Abdinasir Hussein, who said he dragged one soldier's corpse from the back of his motorbike, said he wanted to show that Somalis will defeat the invaders, referring to the Ethiopian troops. "I'm happy to drag an Ethiopian soldier on the Mogadishu streets," he said.
Ahmed Mohamed Botaan, a clan elder, said he counted 16 bodies, seven of which were government troops. Mogadishu's hospitals reported at least seven dead and 36 wounded.
The fighting began before dawn when Somali and Ethiopian soldiers entered an insurgent stronghold in southern Mogadishu in an attempt to consolidate their power. But hundreds of masked men were waiting for them, prompting an hours-long gunfight.

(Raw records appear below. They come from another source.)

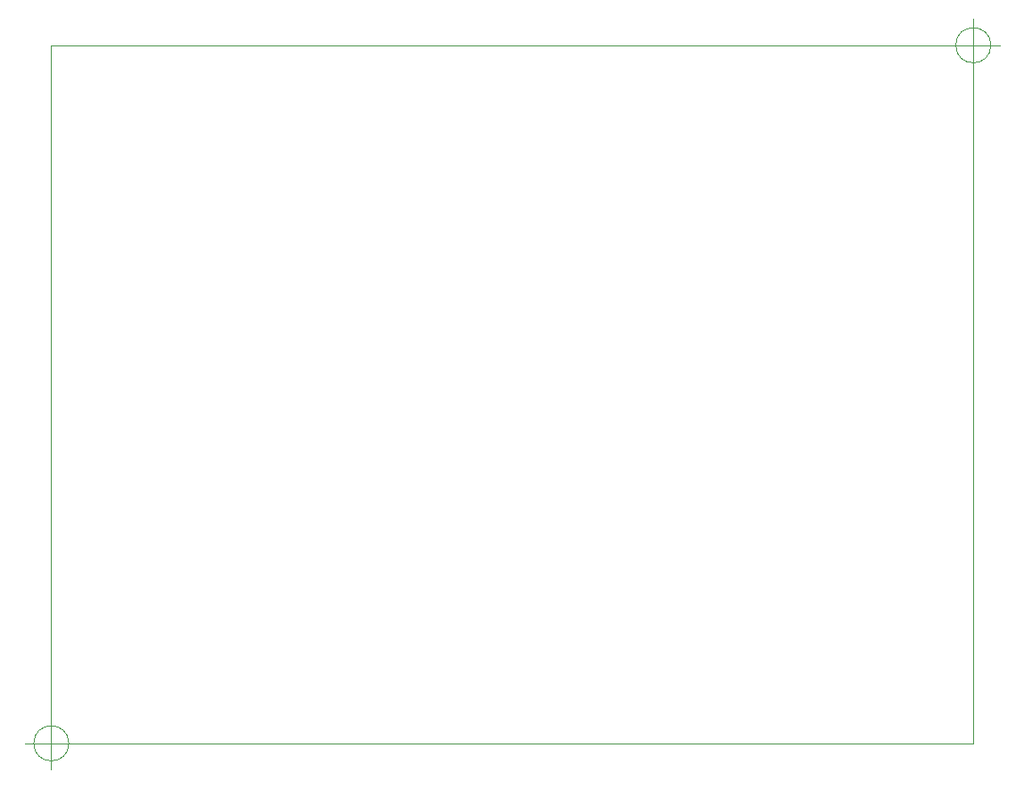
<source format=gbr>
G04 #@! TF.FileFunction,Profile,NP*
%FSLAX46Y46*%
G04 Gerber Fmt 4.6, Leading zero omitted, Abs format (unit mm)*
G04 Created by KiCad (PCBNEW 4.0.2-4+6225~38~ubuntu14.04.1-stable) date lun 02 mag 2016 11:29:17 CEST*
%MOMM*%
G01*
G04 APERTURE LIST*
%ADD10C,0.100000*%
G04 APERTURE END LIST*
D10*
X187500000Y-128750000D02*
X100000000Y-128750000D01*
X189188390Y-62455400D02*
G75*
G03X189188390Y-62455400I-1666666J0D01*
G01*
X185021724Y-62455400D02*
X190021724Y-62455400D01*
X187521724Y-59955400D02*
X187521724Y-64955400D01*
X101668629Y-128752980D02*
G75*
G03X101668629Y-128752980I-1666666J0D01*
G01*
X97501963Y-128752980D02*
X102501963Y-128752980D01*
X100001963Y-126252980D02*
X100001963Y-131252980D01*
X187500000Y-62500000D02*
X100000000Y-62500000D01*
X187500000Y-128750000D02*
X187500000Y-62500000D01*
X100000000Y-62500000D02*
X100000000Y-128750000D01*
M02*

</source>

An insurgent group linked to the Islamic Courts, called the Popular Resistance Movement in the Land of the Two Migrations, claimed they were the target of the government offensive but that they had repulsed the attack.
"They were unable to bear the pain of bullets coming from all four directions," said a statement from the group posted on the Islamic Courts' website.
A government official said the offensive was focused on parts of the capital controlled by the Habr Gedir clan, which was a major supporter of the more radical elements of the Islamic Courts.